Picking the title track as the lead-off single is a strange move in its somewhat disjointed stream of tempos and intensities via blistering drums and a heaping dose of off-kilter passages. The gritty chorus shows a bit of their songwriting might though – something later tracks on this disc do a much better job of proving in the wake of songs like “Trials” or “Pegasus, Pegasus”, the latter giving us a strong contrast between pummeling verses and the slightly clean sung, upbeat chorus. “Trials” on the other hand is a double-edged sword in the fact that while it might be one of the better cuts on the disc, it sounds like it should have been a b-side to an early Bring Me the Horizon release right down to the lyrics (‘If you’re not dreaming, then you’re just sleeping’). While that’s totally fine in the grand scheme, it wouldn’t take much for less enthusiastic fans of the chug n’ slug attack to dismiss Continents based on the fact that they’re still kind of finding a unique voice in what seems to be a pretty bloated genre.
Vocally, this record is a little off-center in that the rather gruff screams are pretty decipherable through most of the songs – even if they don’t quite show the versatility commanded by top notch screamers.
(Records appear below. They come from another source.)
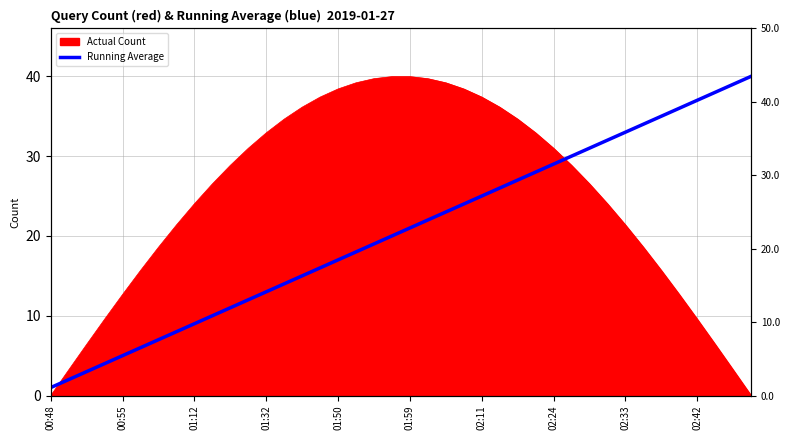

What is the label of the 34th point from the right?

02:11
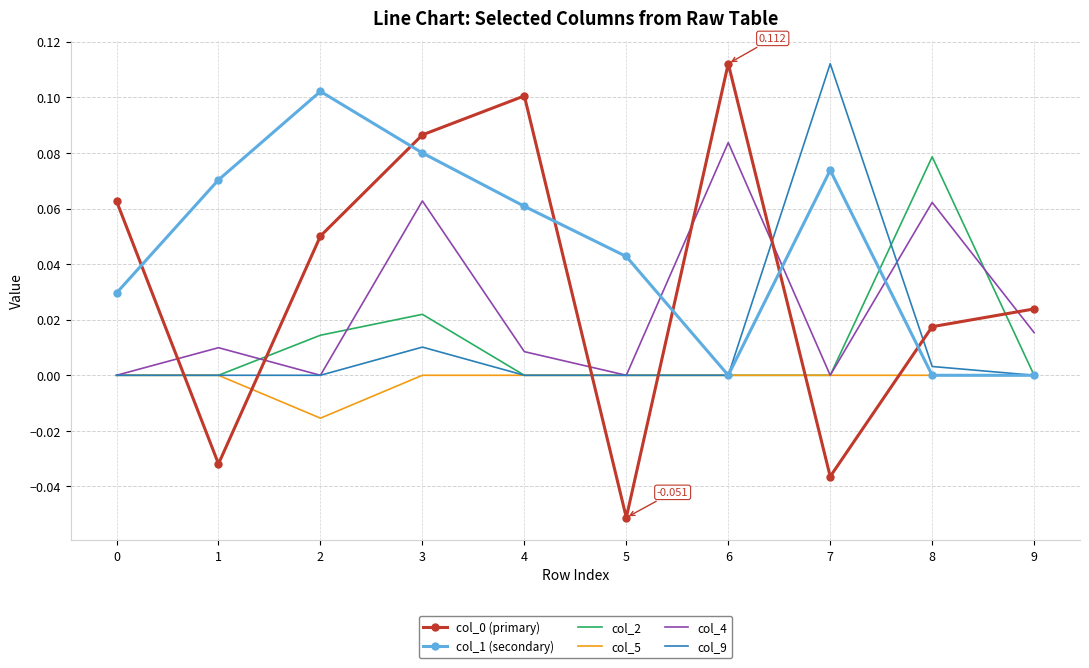

How many distinct data groups are displayed?

6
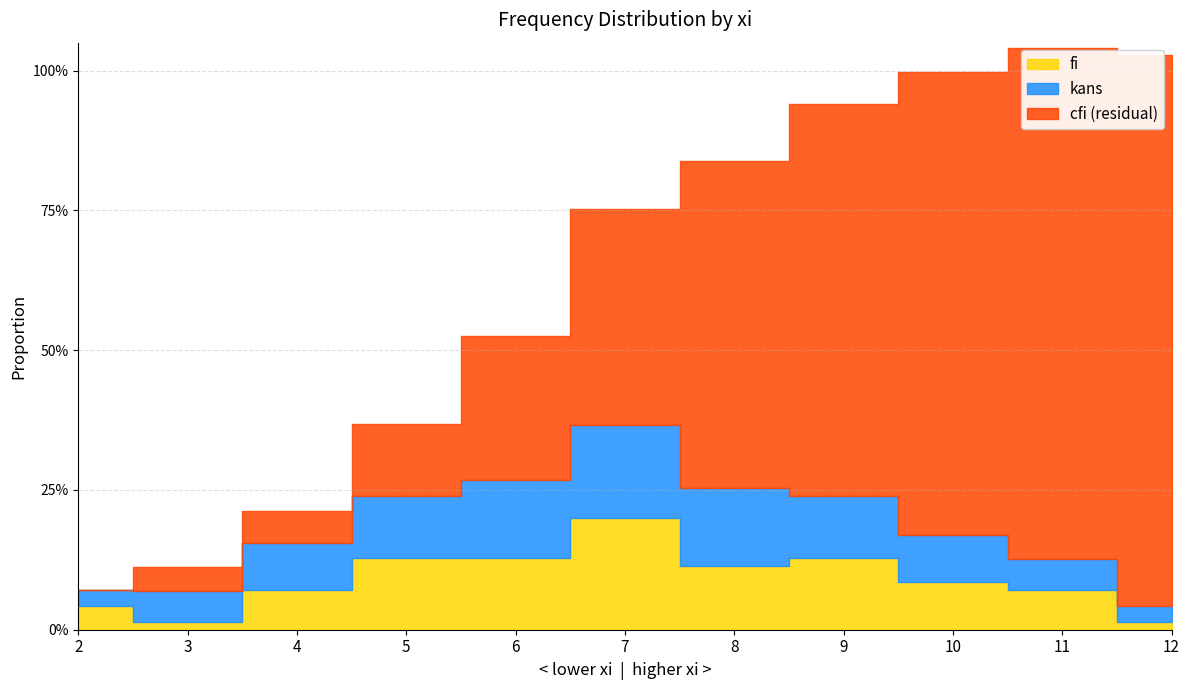

At which category is the sum across all series the highest?

11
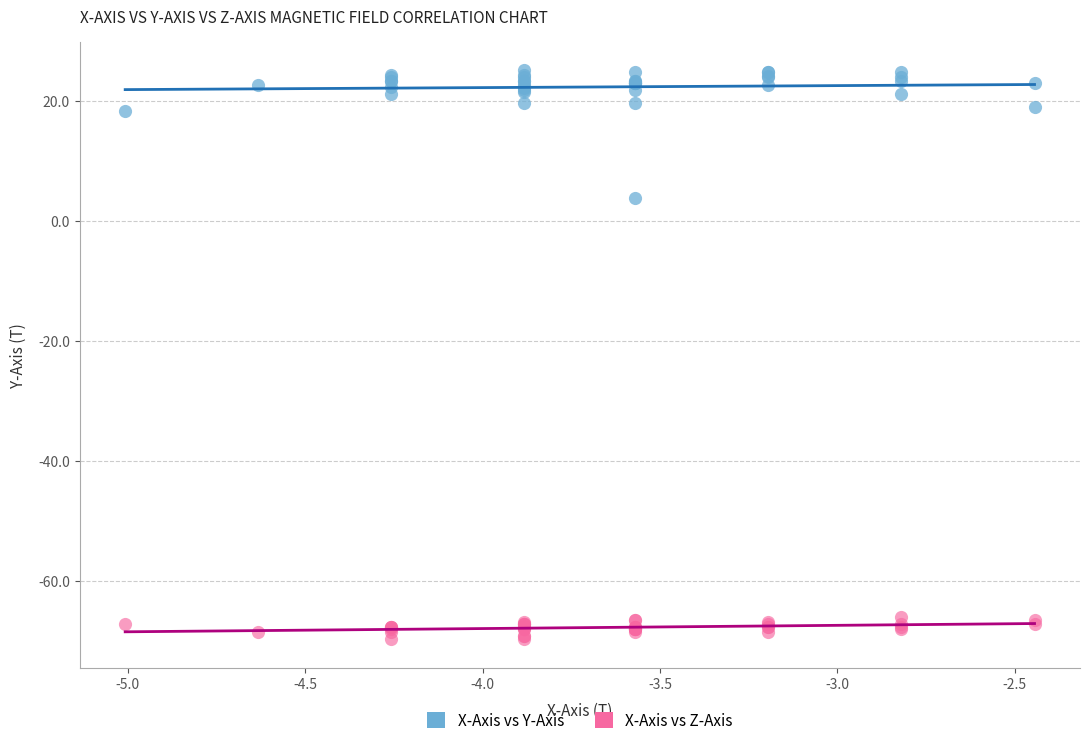

What are all the series names shown in the legend?

X-Axis vs Y-Axis, X-Axis vs Z-Axis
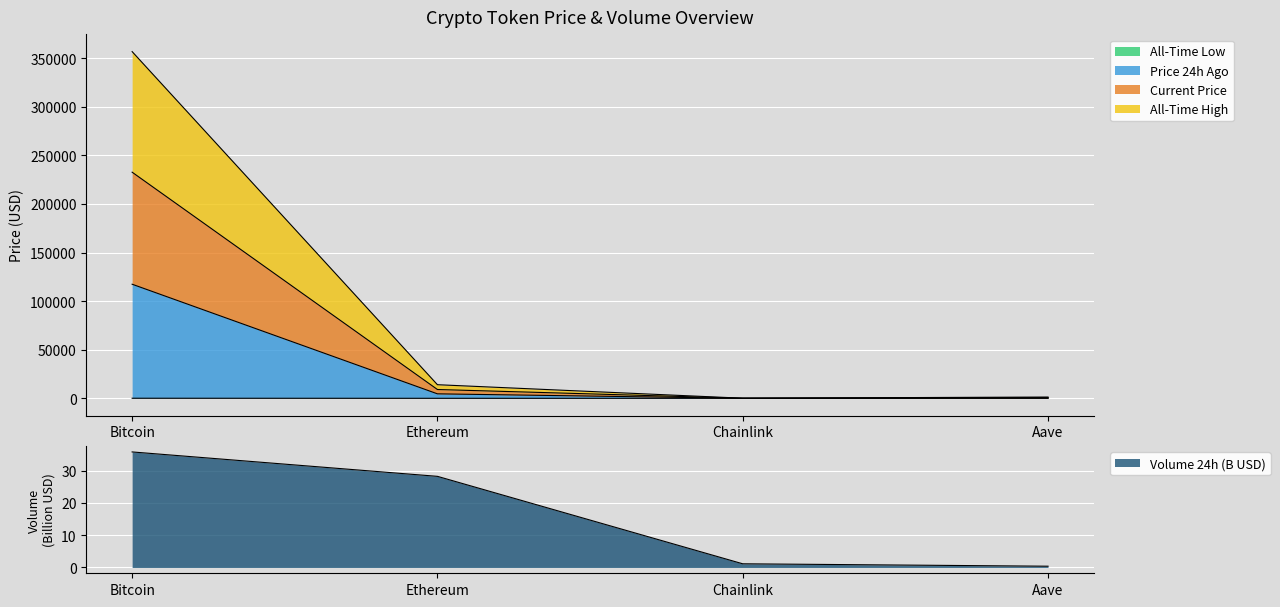

Reading left to right, transcribe all the data shown in this chart.

price: 232771.8	9060.5	48.1	634.6
price24hAgo: 117436.8	4600.9	24.7	335.8
allTimeHigh: 356899.8	14006.6	100.8	1296.3
allTimeLow: 67.8	0.4	0.1	26.0
volume24h: 35.8	28.3	1.1	0.4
Again, this is probably just showing the age of the band, who’ve only been together since 2009, but adding things like bits of layered screams, plain old talking and gang vocals add some of the depth I would like to expect from bands trying to truly crack into the ranks of metalcore and the like. That being said, much like the music, vocalist Phil Cross certainly has points on this record where his lower bark mends perfectly with the drop-tuned slamming (“Land of the Free”) or the sparser, less metallic, dare I say catchier moments such as the ending to “Regrets”. It’s not that his voice is bad – I would almost say it works just well enough in the mix of brash and accessible – but it just needs a little something to push it over the edge, something that will probably come with a little more time I’m sure.
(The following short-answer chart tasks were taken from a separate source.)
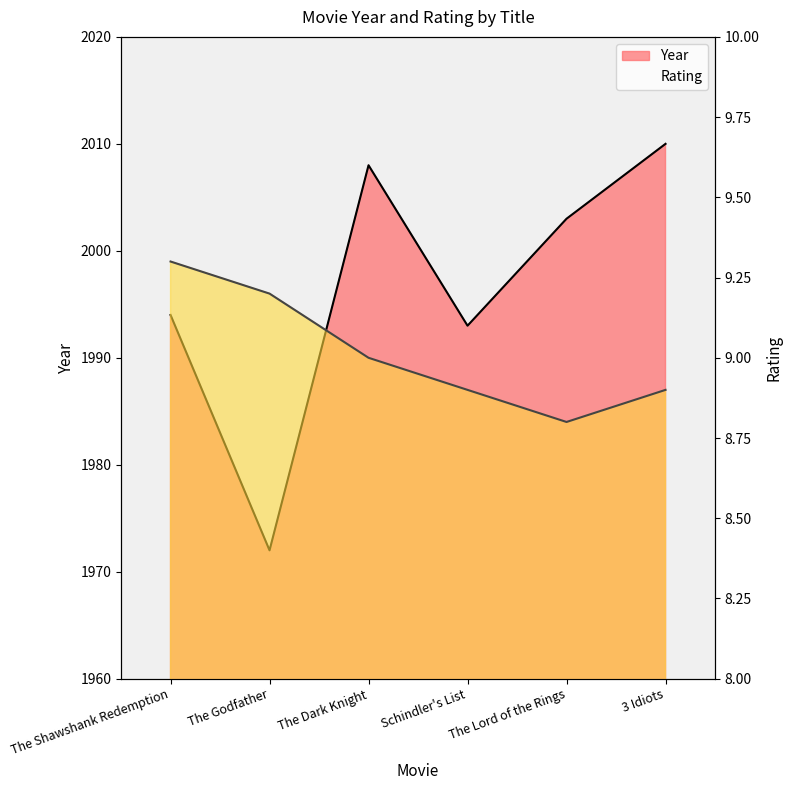

Between 3 Idiots and Schindler's List, which is larger?

3 Idiots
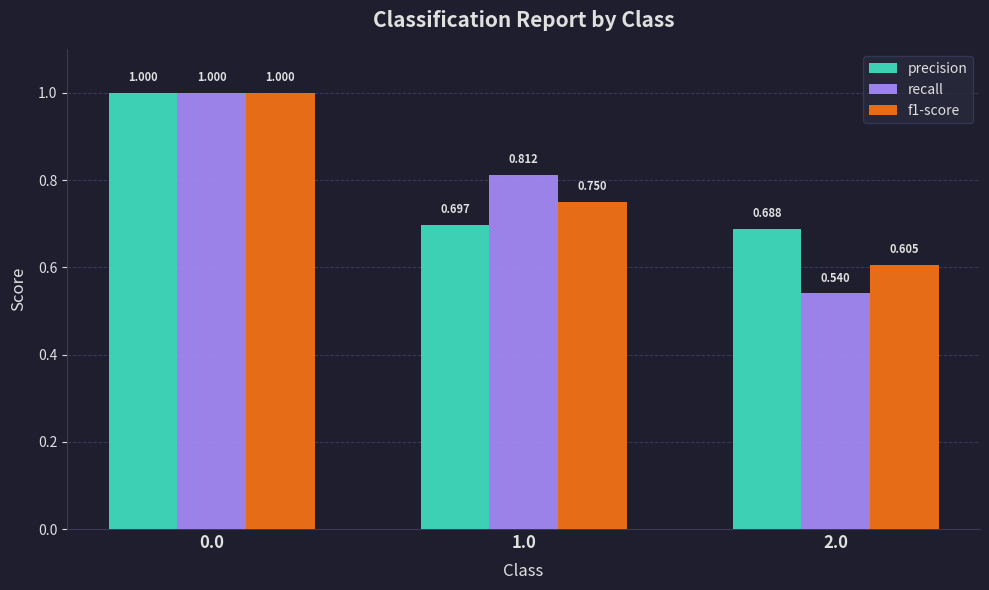

Which series has the largest range (max minus min)?

recall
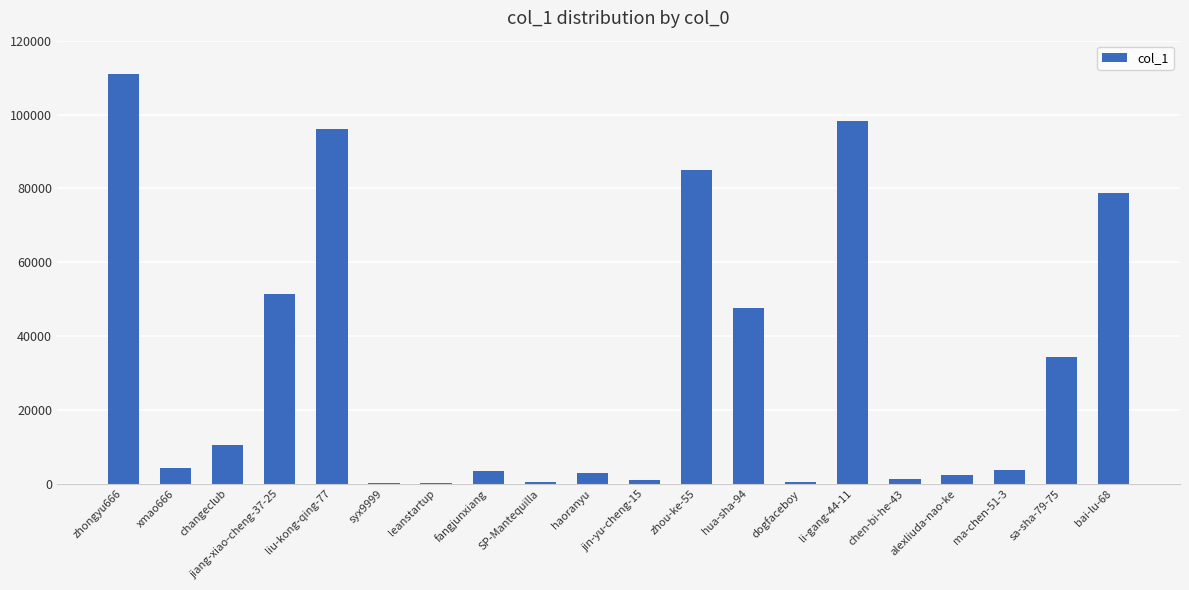

What is the sum of all values?

632781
If breakdowns or energetic metal-tinged hardcore is your thing, Continents’ new disc Idle Hands will certainly be up your alley. Even though they don’t do too much you haven’t heard in other iterations, the band’s drive and passion seep through the cracks enough to kind of forget that fact in the name of pure enjoyment. If anything, this album proves Continents is a band to be on the lookout for in the future.